# 003

IN AUGENSCHEIN - Gespräche über anonymisierte Texte (# 003). Zu Gast: Tristan Marquardt

I.

 

„O ich sah ihre schimmernde Vulva

In allen Farben des Herbstlaubs,

Weinrot und nußbraun und rosa.

Tief bis ins innerste Fruchtfleisch.

Pfirsiche, Thunfisch und Anemonen,

Steinpilze, Austern und Feigen.

All diese Herrlichkeiten, bei Gott,

Kamen mir in den Sinn.

                                       Ficken,

Immer nur ficken, dachte ich, fickend.“

 

 

Der Inhalt könnte reduzierter nicht sein. In der großen Tautologie des Schlusses ist das Wort „ficken“ eigentlich sehr treffend – weil es unsinnlicher kaum sein könnte. Wenn ein Geschlechtsakt beschrieben wird, bei dem man einerseits noch reflektieren kann und den man andererseits deutlich sehen will, dann tut sich da eine Distanz zum Geschehen auf, in der die Selbstthematisierung dieser Sprache stattfindet. Das merkt man bereits daran, dass das ganze Gedicht in Anführungszeichen gesetzt ist: Es ist als Zitat ausgezeichnet. Dazu kommen klare Pathosmarkierungen wie „O“ und „bei Gott“. Gerade das „bei Gott“ aber, hinter dem sich das homerische „bei Zeus“ verbirgt, scheint in der Opulenz des dichterischen Duktus unangebracht, spielt in ein episches Register hinein. Formal ist es schon gut gemacht, wie das „Ficken“ bei Einhaltung der Zeilenlänge ganz alleine steht: Das ist schon sehr konsequent. Diese Herausstellung scheint mir aber auch ein Hinweis darauf, dass der Text sich nicht ganz traut, sich ohne den Effekt nicht genügt. Wozu diese vielen unsichtbaren Ausrufezeichen?

Aus diesem Widerspruch von inszeniertem Hochdruck und ausgestellter Distanz würden Sie also ableiten, dass es sich um einen schüchternen Text handelt?
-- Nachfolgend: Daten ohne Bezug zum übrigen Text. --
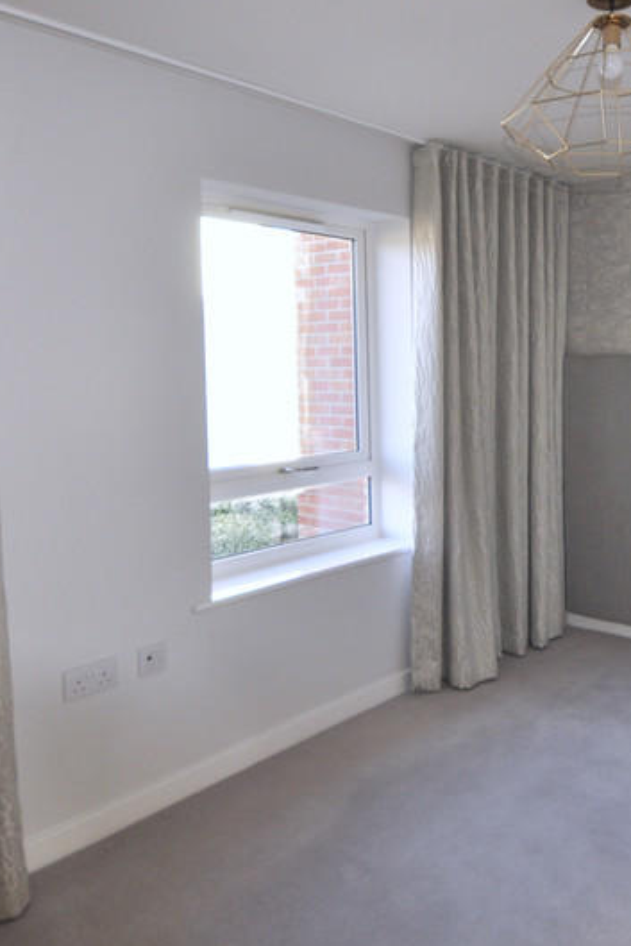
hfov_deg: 42.4
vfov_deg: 63.5
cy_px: 431
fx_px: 762
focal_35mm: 29
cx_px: 529
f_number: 3.5
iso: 400
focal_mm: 10
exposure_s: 1/160
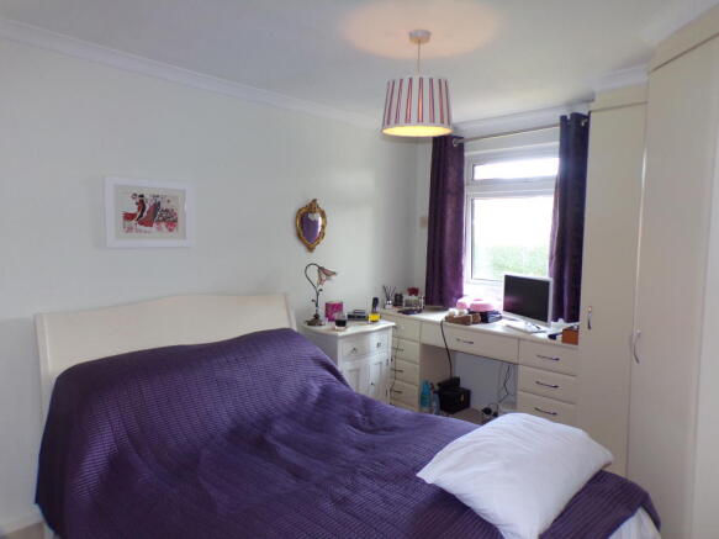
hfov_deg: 71.6
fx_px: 498
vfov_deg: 56.8
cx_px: 360
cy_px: 270
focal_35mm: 24
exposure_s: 1/34
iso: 120
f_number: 3
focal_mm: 4.3
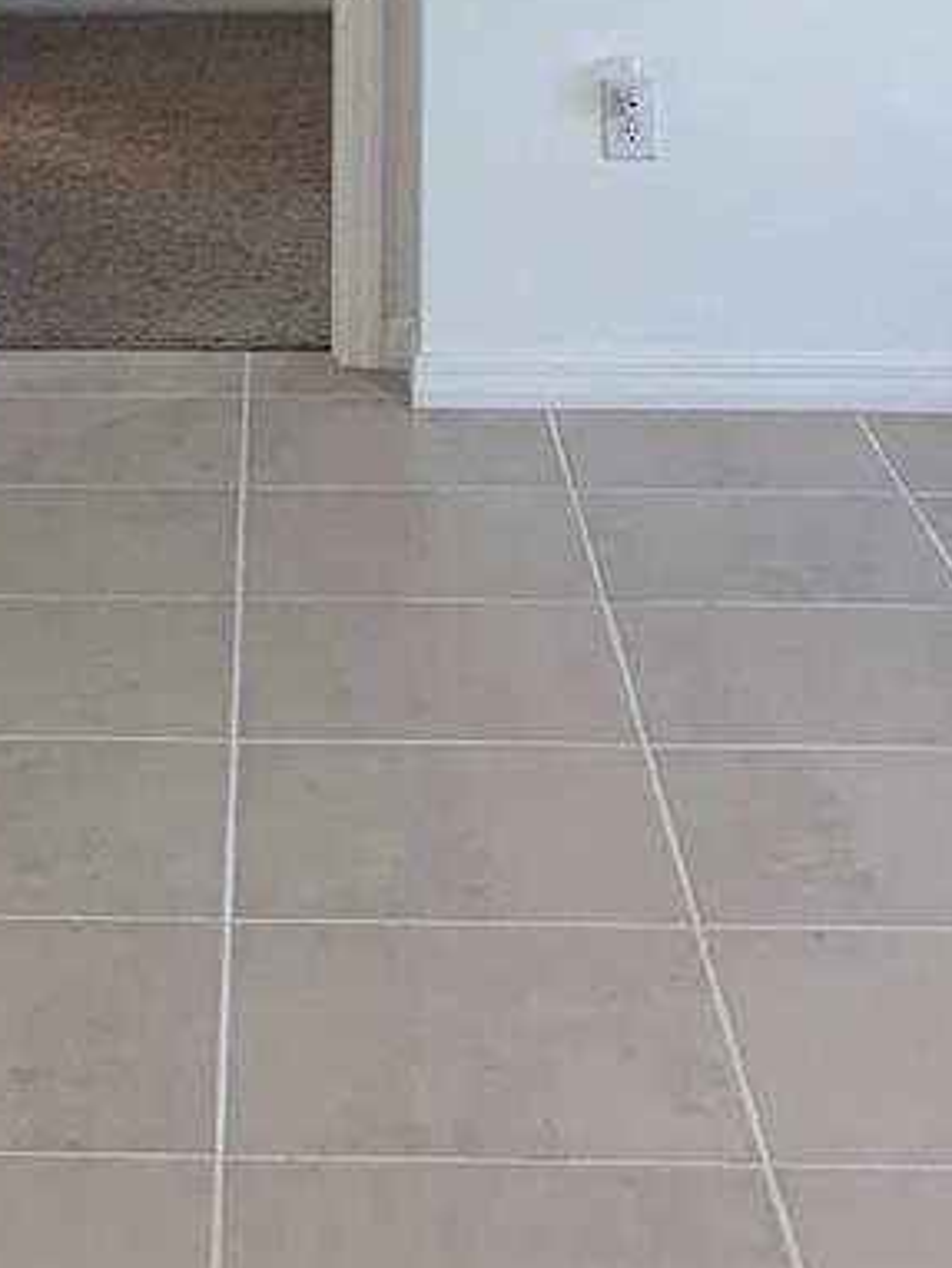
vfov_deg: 20.6
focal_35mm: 91
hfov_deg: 16.1
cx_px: 119
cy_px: -103
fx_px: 3333
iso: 40
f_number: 1.8
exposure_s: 1/60
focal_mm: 3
Ein schüchterner Text, ja, ein sehr schüchterner Text. Es soll offenbar ein Gegensatz hergestellt werden zwischen der Sprache des ersten Abschnittes, schillernd, voller Assonanzen und Halbreime, und auf der anderen Seite dem dreimaligen Kontrastwort „Ficken“. Aber dieser Kontrast kommt nicht zur Wirkung, weil die ersten Zeilen in ihrer Ironie ja implizit schon beinhalten, was die letzten dann explizit machen. Spannender ist die Schlussbewegung als solche. Sie kehrt die von Anfang an aufgebaute Distanz des Begehrens in radikale Präsenz um – das ist das gebrochene, spannende Moment. Dass man aber dafür dann die steifste aller grammatikalischen Formen, das Partizip, nehmen muss – naja (lacht). Die Uneigentlichkeit des Sprechens lässt sich hier auch in kleinen Details beobachten. Der Fruchtfleisch-Vergleich ist auf der Ebene der Sichtbarkeit schon auf die Pfirsiche zugeschrieben – aber das Innerste der Frucht ist ja gerade das, was sich der Sichtbarkeit entzieht. Da wird also bereits das Imaginäre aufgerufen und damit auch die Uneigentlichkeit dieses ganzen Sehens.

Die Imagination als optische Kulinarik?

Ja, um sie zu verspeisen, „all diese Herrlichkeiten“. Das finde ich schön, dass hier „Herrlichkeiten“ gesetzt sind, das ist – zumindest gendertheoretisch – das beste Wort für diese Stelle. Eine so unglaublich männliche Perspektive kann nur als herrlich bezeichnet werden.